Being a romantic idealist commits me to deliver this with meaning and truth: that I come close to heartbreak with the silence of a lonely midday meal. On this particular day, contrary to my usual reading, I chose to sit with a blonde, wavy-haired beauty.
Things always start well. From there it just depends how you choose to connect. And my trial was with this fair girl I just met.
As I sat on the round picnic tables at Campus Market, with her directly opposite, I began to blush. This blushing probably magnified my feeling of ineptitude and my plainly apparent thought – this was bad!

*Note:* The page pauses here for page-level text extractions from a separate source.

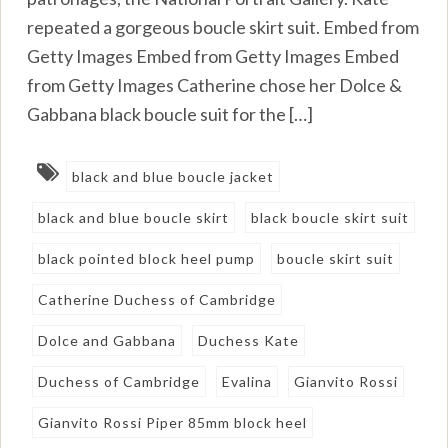
repeated a gorgeous boucle skirt suit. Embed from
Getty Images Embed from Getty Images Embed
from Getty Images Catherine chose her Dolce &
Gabbana black boucle suit for the […]
black and blue boucle jacket
black and blue boucle skirt
black boucle skirt suit
black pointed block heel pump
boucle skirt suit
Catherine Duchess of Cambridge
Dolce and Gabbana
Duchess Kate
Duchess of Cambridge
Evalina
Gianvito Rossi
Gianvito Rossi Piper 85mm block heel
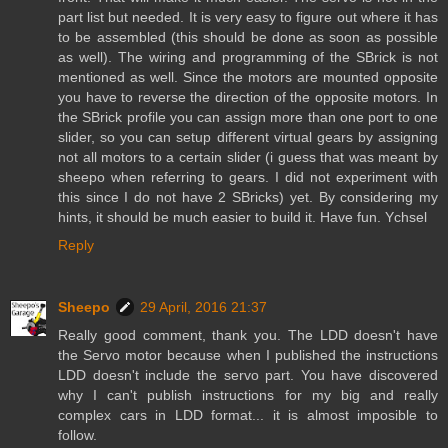
part list but needed. It is very easy to figure out where it has
to be assembled (this should be done as soon as possible
as well). The wiring and programming of the SBrick is not
mentioned as well. Since the motors are mounted opposite
you have to reverse the direction of the opposite motors. In
the SBrick profile you can assign more than one port to one
slider, so you can setup different virtual gears by assigning
not all motors to a certain slider (i guess that was meant by
sheepo when referring to gears. I did not experiment with
this since I do not have 2 SBricks) yet. By considering my
hints, it should be much easier to build it. Have fun. Ychsel
Reply
Sheepo
29 April, 2016 21:37
Really good comment, thank you. The LDD doesn't have
the Servo motor because when I published the instructions
LDD doesn't include the servo part. You have discovered
why I can't publish instructions for my big and really
complex cars in LDD format... it is almost imposible to
follow.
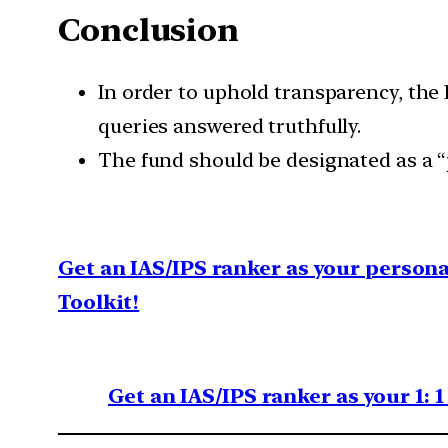
Conclusion
In order to uphold transparency, the
queries answered truthfully.
The fund should be designated as a “p
Get an IAS/IPS ranker as your person
Toolkit!
Get an IAS/IPS ranker as your 1: 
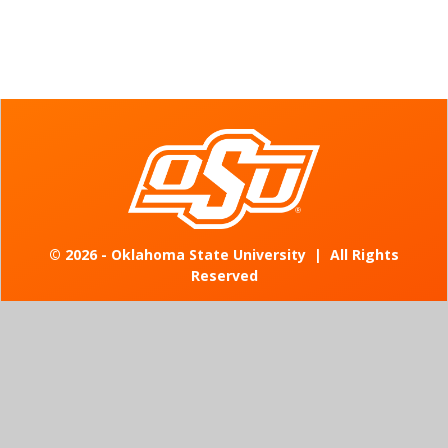
©
2026 - Oklahoma State University
|
All Rights
Reserved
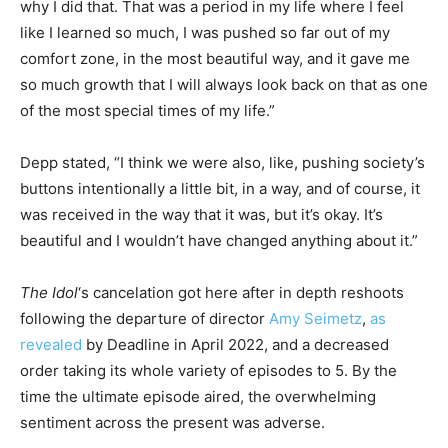
why I did that. That was a period in my life where I feel
like I learned so much, I was pushed so far out of my
comfort zone, in the most beautiful way, and it gave me
so much growth that I will always look back on that as one
of the most special times of my life.”
Depp stated, “I think we were also, like, pushing society’s
buttons intentionally a little bit, in a way, and of course, it
was received in the way that it was, but it’s okay. It’s
beautiful and I wouldn’t have changed anything about it.”
The Idol
‘s cancelation got here after in depth reshoots
following the departure of director
Amy Seimetz
,
as
revealed
by Deadline in April 2022, and a decreased
order taking its whole variety of episodes to 5. By the
time the ultimate episode aired, the overwhelming
sentiment across the present was adverse.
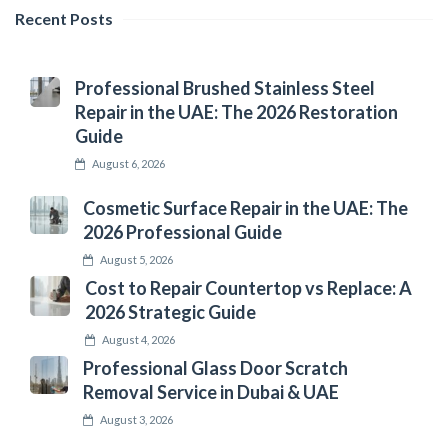
Recent Posts
Professional Brushed Stainless Steel
Repair in the UAE: The 2026 Restoration
Guide
August 6, 2026
Cosmetic Surface Repair in the UAE: The
2026 Professional Guide
August 5, 2026
Cost to Repair Countertop vs Replace: A
2026 Strategic Guide
August 4, 2026
Professional Glass Door Scratch
Removal Service in Dubai & UAE
August 3, 2026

My attempts of communication were pathetic at best … even as she smiled in her silent confidence I knew I could not bring myself to break the calm. Aware that I was kicking a dead horse, I proceeded to spill barbecue sauce out of my chewy tri-tip meaty delight onto my pant leg.
Through all of this she sat unaware of how I felt, her stylish white bug-eyed glasses hiding her eyes and her striped shirt matching mine.
As the seconds passed on I saw her pack her things and, uncomfortably, I left first in order to save face. As I turned the street corner I heard her boots clank, so instinctively I looked back and all I could manage to utter was a quick and awkward “see you around,” fully conscious that these words contained a hollow truth.
I guess the moral of this is that it takes a lot more substance than the stare that David Coleman so highly praised.